By 2009, 43 million Americans were uninsured and the cost of premiums had risen by 97 percent. The entire health care system needed to be revamped, and Obama believed the way to do it was by introducing universal health care. But Obama was worried about the political risks of such a monumental undertaking. Attempting to push healthcare legislation through a partisan Congress was risky, but Obama decided the benefit of potentially helping millions of Americans get health care was worth the risk.
Making one of his last public appearances, Kennedy spoke with Obama at a press conference addressing the issue of health care. Once again, Obama was set on trying to shape a bill that could garner both Democrat and Republican support, but Republicans opposed the Affordable Care Act immediately.
Not only were Republicans not planning on voting for the bill, they market-tested around 40 advertisements that would make sure Republican voters were against health care reform, too.
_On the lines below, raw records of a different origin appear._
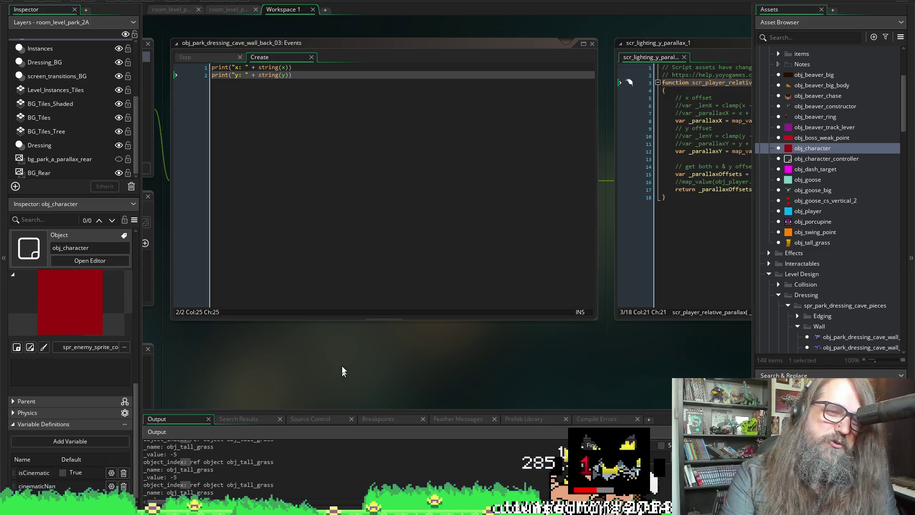
scroll(306, 368, right, 5)
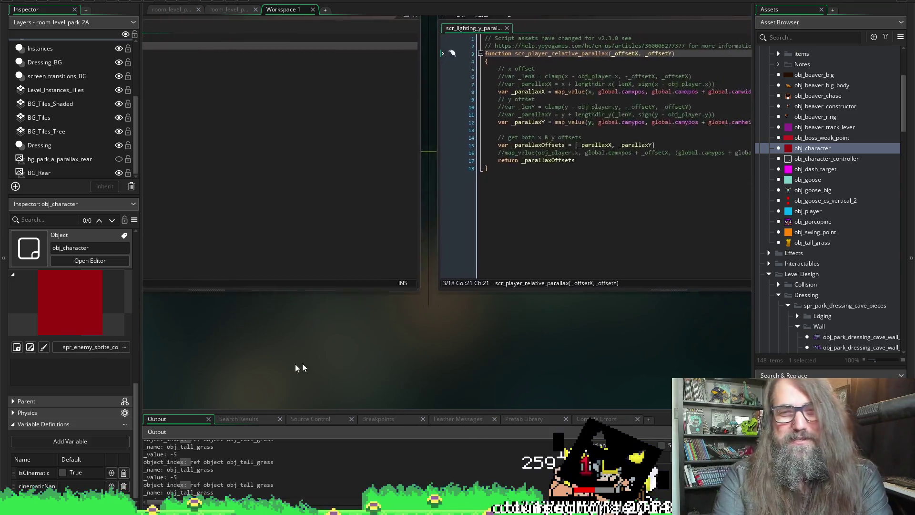
scroll(577, 410, right, 3)
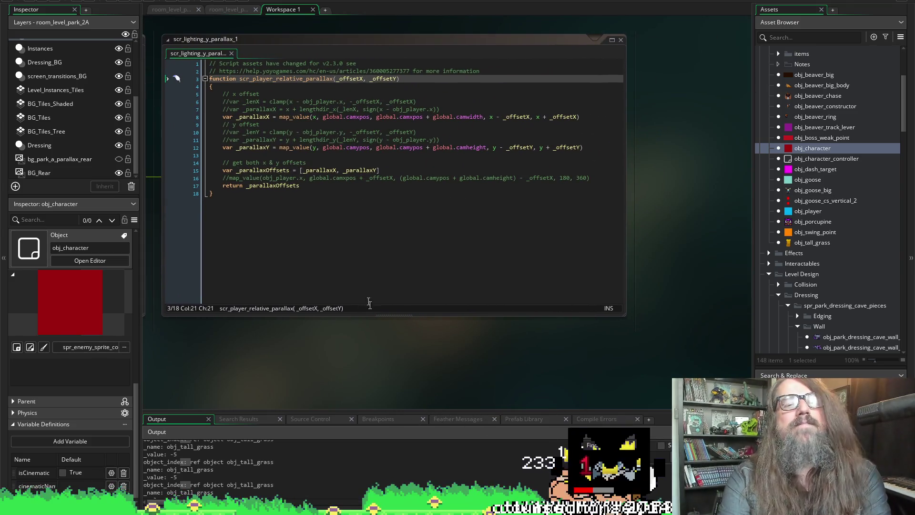
scroll(321, 390, left, 5)
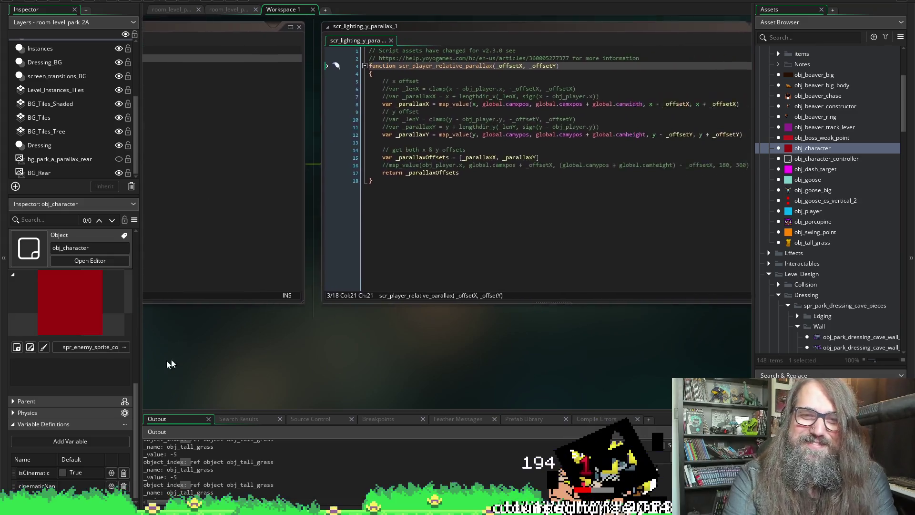
mouse_move(310, 344)
mouse_down()
mouse_move(160, 351)
mouse_move(383, 365)
mouse_up()
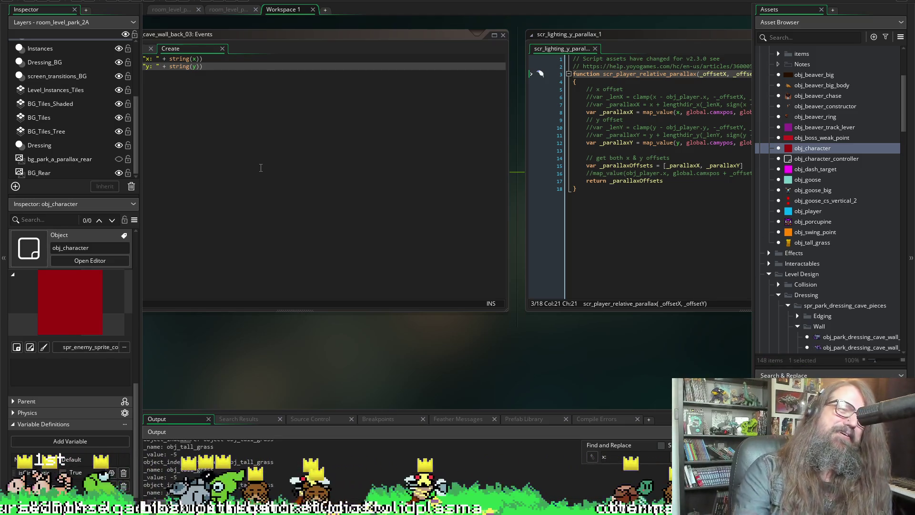
Pan over the parallax script and cave wall windows, then expand the output log upward
mouse_move(606, 348)
mouse_down()
mouse_move(356, 327)
mouse_move(456, 298)
mouse_move(428, 297)
mouse_up()
mouse_move(351, 348)
mouse_down()
mouse_move(327, 357)
mouse_move(365, 352)
mouse_up()
mouse_move(267, 317)
mouse_down()
mouse_move(762, 300)
mouse_move(639, 342)
mouse_move(622, 383)
mouse_move(531, 393)
mouse_move(402, 387)
mouse_up()
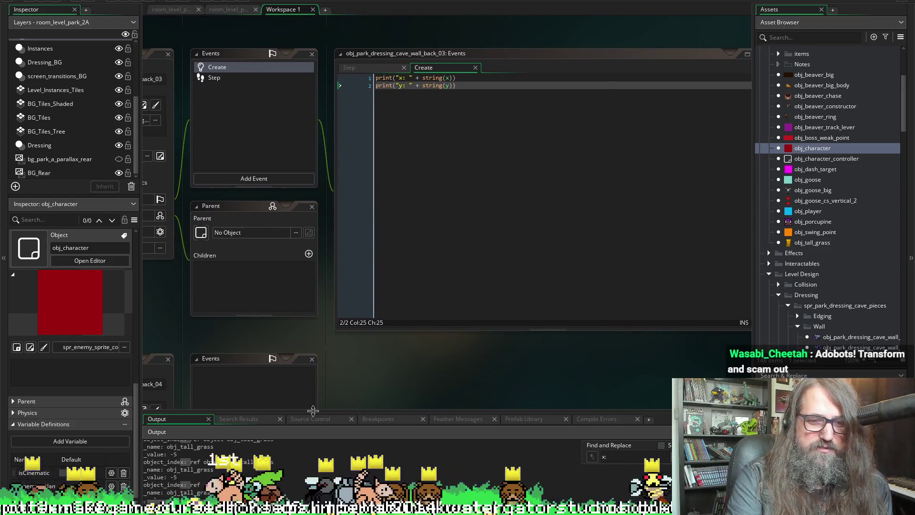
drag(313, 410, 310, 87)
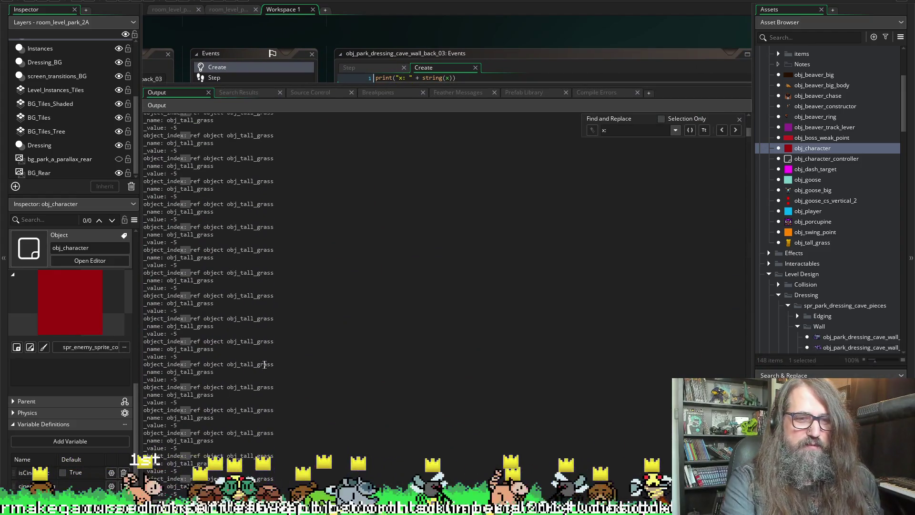
Search the project for 'object_index:' from a repeated obj_tall_grass log line
click(188, 365)
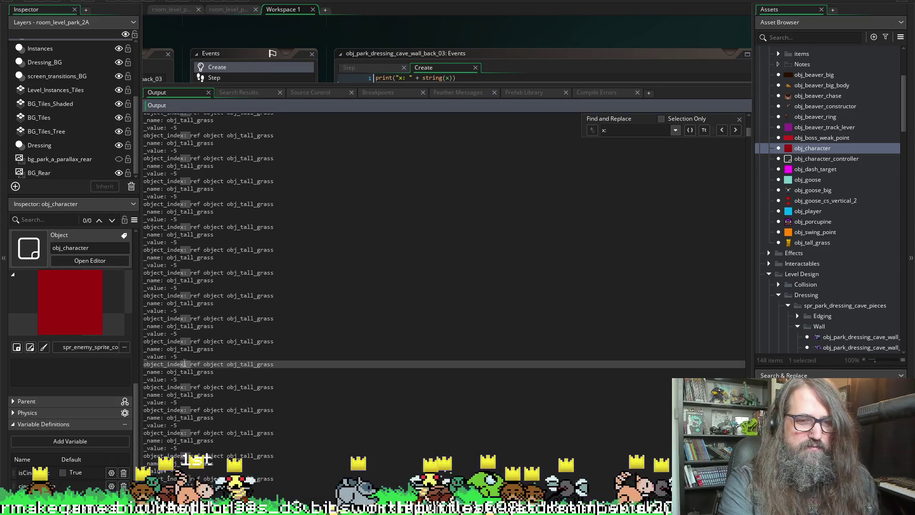
double_click(176, 363)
They settled on the most successful phrase: describing Obama's new health care plan as a “government takeover.” The public galvanized around this issue, and in the summer of 2009, the right-wing Tea Party movement emerged.
The conservative Tea Party movement magnified voters' fears around what they had nicknamed “Obamacare.” They used social media to extend their message and began spreading rumors about Obama. They became fixated on the rumor that Obama was an illegitimate president because he had really been born in Kenya.
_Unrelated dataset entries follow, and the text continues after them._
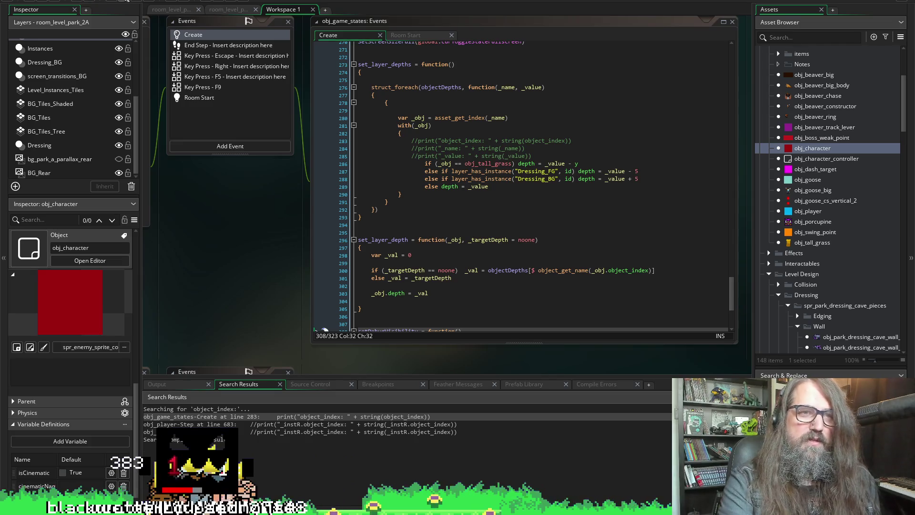
click(128, 1)
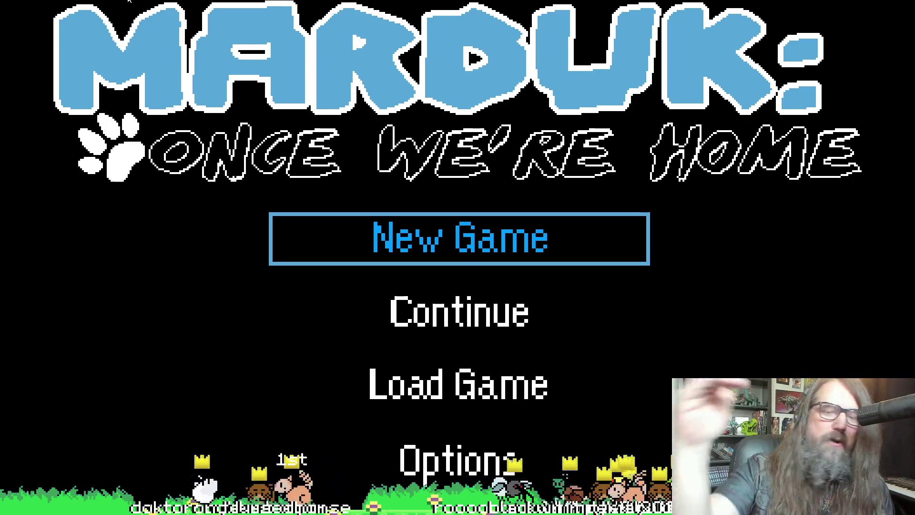
Once the Marduk: Once We're Home title menu appears, move the selection to Continue
key(Down)
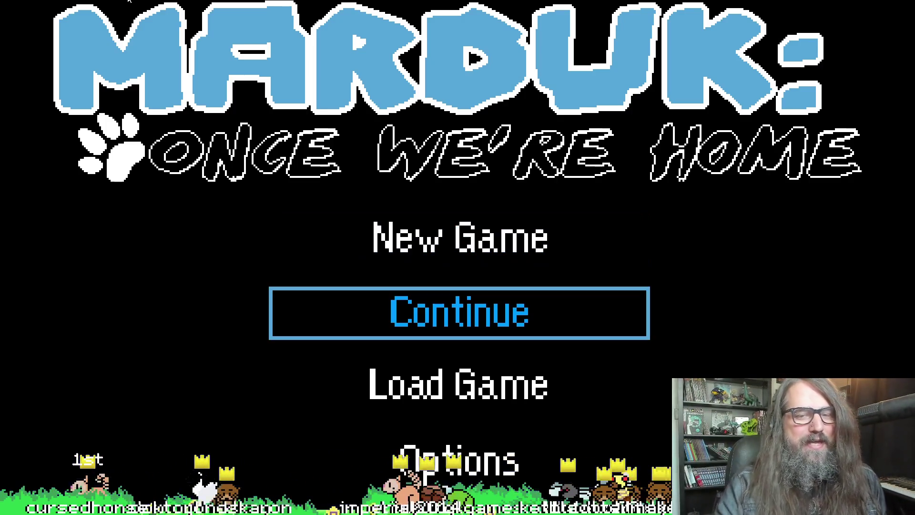
Continue the saved game, play into a cave section, then exit fullscreen with F9
key(Return)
For his part, Obama decided to direct his focus on shoring up Democratic support. He organized a prime-time address before a joint session of Congress but was interrupted in the middle of his speech when a South Carolina congressman shouted “You lie!” at him. Despite all the opposition, the Affordable Care Act finally passed in the Senate on Christmas Eve of 2009, following a full 24-hour debate on the Senate floor, and just a few months later, it passed the House as well.
Understandably, Obama was thrilled with his big win. He also decided that this was the time he would quit smoking, this time for good. However, he and his team couldn't rest just yet. The midterm elections were coming up, and they had managed to accomplish quite a few things with the Democrats controlling Congress and holding a supermajority in the Senate.
However, the economy was still down, and many Americans were still suffering financially. Americans were not feeling the benefits of the Obama presidency's accomplishments, and they expressed that fact with their votes. In the midterms, the Democrats endured the worst loss a party had endured since the 1930s, losing 63 seats in the House and their Senate supermajority.